■ EXERCISE INSTRUCTIONS
Copy the rows from the very first line through the line containing "לי-דן (נבו, 23.2.2009)", both included, and reproduce each line character for character.

[[ PROVIDED RECORDS open ]]

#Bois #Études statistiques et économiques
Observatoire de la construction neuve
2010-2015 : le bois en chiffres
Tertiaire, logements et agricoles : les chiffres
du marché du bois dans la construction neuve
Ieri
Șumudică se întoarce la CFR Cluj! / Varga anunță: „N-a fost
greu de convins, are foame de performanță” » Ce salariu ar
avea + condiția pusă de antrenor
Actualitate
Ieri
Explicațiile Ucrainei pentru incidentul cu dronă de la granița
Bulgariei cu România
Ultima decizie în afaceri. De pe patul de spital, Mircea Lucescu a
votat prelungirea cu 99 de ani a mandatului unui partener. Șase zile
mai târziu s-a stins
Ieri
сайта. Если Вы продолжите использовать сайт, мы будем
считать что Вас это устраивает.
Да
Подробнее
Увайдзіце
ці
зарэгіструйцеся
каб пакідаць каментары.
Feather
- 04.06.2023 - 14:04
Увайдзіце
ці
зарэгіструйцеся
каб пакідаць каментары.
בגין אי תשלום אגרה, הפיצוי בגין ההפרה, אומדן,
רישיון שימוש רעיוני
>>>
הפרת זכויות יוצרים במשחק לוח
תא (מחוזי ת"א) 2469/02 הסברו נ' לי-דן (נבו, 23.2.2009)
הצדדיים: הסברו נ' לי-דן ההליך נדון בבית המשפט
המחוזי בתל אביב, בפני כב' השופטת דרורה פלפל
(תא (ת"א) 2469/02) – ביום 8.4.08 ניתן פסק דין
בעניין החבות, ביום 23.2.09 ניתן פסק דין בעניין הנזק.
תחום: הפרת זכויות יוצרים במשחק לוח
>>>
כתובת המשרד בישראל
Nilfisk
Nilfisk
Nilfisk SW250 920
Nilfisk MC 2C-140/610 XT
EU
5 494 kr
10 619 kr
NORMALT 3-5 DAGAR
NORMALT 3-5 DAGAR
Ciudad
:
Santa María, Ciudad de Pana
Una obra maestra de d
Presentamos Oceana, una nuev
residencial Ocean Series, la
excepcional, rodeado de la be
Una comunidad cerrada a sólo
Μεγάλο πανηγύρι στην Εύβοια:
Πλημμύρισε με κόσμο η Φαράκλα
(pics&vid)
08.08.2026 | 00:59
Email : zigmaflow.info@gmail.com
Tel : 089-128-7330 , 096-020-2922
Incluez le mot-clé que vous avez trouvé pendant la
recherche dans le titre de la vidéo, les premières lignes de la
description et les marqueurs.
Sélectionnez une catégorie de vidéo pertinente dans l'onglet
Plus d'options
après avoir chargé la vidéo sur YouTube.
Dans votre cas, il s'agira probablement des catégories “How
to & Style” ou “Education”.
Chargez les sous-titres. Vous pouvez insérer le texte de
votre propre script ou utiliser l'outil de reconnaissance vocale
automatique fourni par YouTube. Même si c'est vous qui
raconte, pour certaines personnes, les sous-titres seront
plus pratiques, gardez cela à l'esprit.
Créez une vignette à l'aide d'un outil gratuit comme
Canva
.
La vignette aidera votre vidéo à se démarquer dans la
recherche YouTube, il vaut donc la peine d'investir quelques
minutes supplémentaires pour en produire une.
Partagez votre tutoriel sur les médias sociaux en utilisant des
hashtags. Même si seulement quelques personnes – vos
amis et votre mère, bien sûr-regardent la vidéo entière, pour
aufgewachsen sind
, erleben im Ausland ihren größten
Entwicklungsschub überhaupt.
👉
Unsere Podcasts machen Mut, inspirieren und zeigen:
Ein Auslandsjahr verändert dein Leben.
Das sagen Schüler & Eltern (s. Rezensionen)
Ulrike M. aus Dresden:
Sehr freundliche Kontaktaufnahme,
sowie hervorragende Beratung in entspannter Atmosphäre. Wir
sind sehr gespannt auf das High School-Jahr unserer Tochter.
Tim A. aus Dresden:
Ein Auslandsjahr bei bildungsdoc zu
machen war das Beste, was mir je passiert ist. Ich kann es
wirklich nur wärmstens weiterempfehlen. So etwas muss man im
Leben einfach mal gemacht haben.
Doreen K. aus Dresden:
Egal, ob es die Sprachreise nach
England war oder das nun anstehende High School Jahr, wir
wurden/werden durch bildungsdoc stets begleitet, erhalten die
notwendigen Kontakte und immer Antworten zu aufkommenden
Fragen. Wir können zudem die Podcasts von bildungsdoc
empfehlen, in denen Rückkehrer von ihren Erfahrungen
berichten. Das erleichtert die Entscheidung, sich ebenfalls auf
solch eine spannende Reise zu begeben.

[[ PROVIDED RECORDS closed ]]

■ SOLUTION FOR THIS EXERCISE
#Bois #Études statistiques et économiques
Observatoire de la construction neuve
2010-2015 : le bois en chiffres
Tertiaire, logements et agricoles : les chiffres
du marché du bois dans la construction neuve
Ieri
Șumudică se întoarce la CFR Cluj! / Varga anunță: „N-a fost
greu de convins, are foame de performanță” » Ce salariu ar
avea + condiția pusă de antrenor
Actualitate
Ieri
Explicațiile Ucrainei pentru incidentul cu dronă de la granița
Bulgariei cu România
Ultima decizie în afaceri. De pe patul de spital, Mircea Lucescu a
votat prelungirea cu 99 de ani a mandatului unui partener. Șase zile
mai târziu s-a stins
Ieri
сайта. Если Вы продолжите использовать сайт, мы будем
считать что Вас это устраивает.
Да
Подробнее
Увайдзіце
ці
зарэгіструйцеся
каб пакідаць каментары.
Feather
- 04.06.2023 - 14:04
Увайдзіце
ці
зарэгіструйцеся
каб пакідаць каментары.
בגין אי תשלום אגרה, הפיצוי בגין ההפרה, אומדן,
רישיון שימוש רעיוני
>>>
הפרת זכויות יוצרים במשחק לוח
תא (מחוזי ת"א) 2469/02 הסברו נ' לי-דן (נבו, 23.2.2009)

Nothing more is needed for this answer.